__Reading text__

-----

Improve agent-plugin-review skill to pass remaining 3 eval tests

## Summary

The `agent-plugin-review` skill passes 6/9 eval tests against pi-cli (mean score 0.722). Three tests fail consistently:

| Test | Score | Issue |
|---|---|---|
| detect-relative-file-paths | 0.500 | Partially detected — skill mentions leading `/` but agent doesn't consistently flag it |
| detect-repeated-inputs | 0.000 | Missed — agent doesn't suggest top-level input for repeated file references |
| detect-missing-hard-gates | 0.000 | Missed — agent doesn't flag missing artifact existence checks between phases |

## Approach

Use the agentv-bench eval-driven iteration loop:
1. Analyze the failing test transcripts to understand what the agent does instead
2. Identify which SKILL.md instructions are unclear or missing
3. Make targeted edits to the skill
4. Re-run evals to verify improvement
5. Repeat until all 9 pass

## Possible improvements

- **Relative file paths**: Add an explicit checklist item about checking `type: file` values in eval YAML
- **Repeated inputs**: Add guidance about the top-level `input` field from [AgentV eval docs](https://agentv.dev/evaluation/eval-files/)

-----

__Apply what you read__
(A) According to the issue, what mean score does the agent-plugin-review skill get against pi-cli?
(B) Reproduce the part of the issue between "- **Relative file" and "[AgentV eval docs](https://agentv.dev/evaluation/eval-files/)", inclusive.
The material that follows has no connection to the issue.

__Stored data__

-----

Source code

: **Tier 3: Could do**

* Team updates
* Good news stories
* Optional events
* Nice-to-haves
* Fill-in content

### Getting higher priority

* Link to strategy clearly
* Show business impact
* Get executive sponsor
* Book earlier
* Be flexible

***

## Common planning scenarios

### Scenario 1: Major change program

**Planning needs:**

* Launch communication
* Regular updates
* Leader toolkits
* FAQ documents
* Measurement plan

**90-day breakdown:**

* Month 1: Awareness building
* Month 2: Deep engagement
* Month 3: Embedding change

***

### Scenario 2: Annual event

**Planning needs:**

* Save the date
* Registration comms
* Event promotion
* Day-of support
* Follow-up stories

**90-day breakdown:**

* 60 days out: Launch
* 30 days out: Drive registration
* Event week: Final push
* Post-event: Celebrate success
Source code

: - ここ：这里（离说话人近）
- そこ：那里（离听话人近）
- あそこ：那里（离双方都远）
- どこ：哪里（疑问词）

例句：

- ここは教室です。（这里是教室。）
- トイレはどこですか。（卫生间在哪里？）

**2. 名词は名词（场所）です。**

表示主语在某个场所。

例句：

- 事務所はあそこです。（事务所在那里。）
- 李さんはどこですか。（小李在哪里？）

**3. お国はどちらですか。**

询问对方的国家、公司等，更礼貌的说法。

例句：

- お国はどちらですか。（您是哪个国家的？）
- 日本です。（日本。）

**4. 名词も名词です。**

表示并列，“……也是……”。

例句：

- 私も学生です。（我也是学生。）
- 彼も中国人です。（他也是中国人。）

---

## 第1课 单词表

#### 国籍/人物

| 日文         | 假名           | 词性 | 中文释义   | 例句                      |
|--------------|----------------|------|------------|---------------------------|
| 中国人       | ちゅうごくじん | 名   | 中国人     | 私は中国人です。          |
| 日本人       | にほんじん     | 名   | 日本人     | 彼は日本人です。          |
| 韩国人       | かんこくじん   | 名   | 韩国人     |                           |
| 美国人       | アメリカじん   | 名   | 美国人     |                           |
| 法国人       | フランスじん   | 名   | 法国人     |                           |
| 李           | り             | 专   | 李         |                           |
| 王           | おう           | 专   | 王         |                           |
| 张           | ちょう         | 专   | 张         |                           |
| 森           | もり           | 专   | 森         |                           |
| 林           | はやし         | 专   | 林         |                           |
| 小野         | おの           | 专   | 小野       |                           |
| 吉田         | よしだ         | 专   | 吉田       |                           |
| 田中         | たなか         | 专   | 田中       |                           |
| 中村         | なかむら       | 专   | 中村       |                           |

-----

__Answers to the exercises__
(A) 0.722

(B)
- **Relative file paths**: Add an explicit checklist item about checking `type: file` values in eval YAML
- **Repeated inputs**: Add guidance about the top-level `input` field from [AgentV eval docs](https://agentv.dev/evaluation/eval-files/)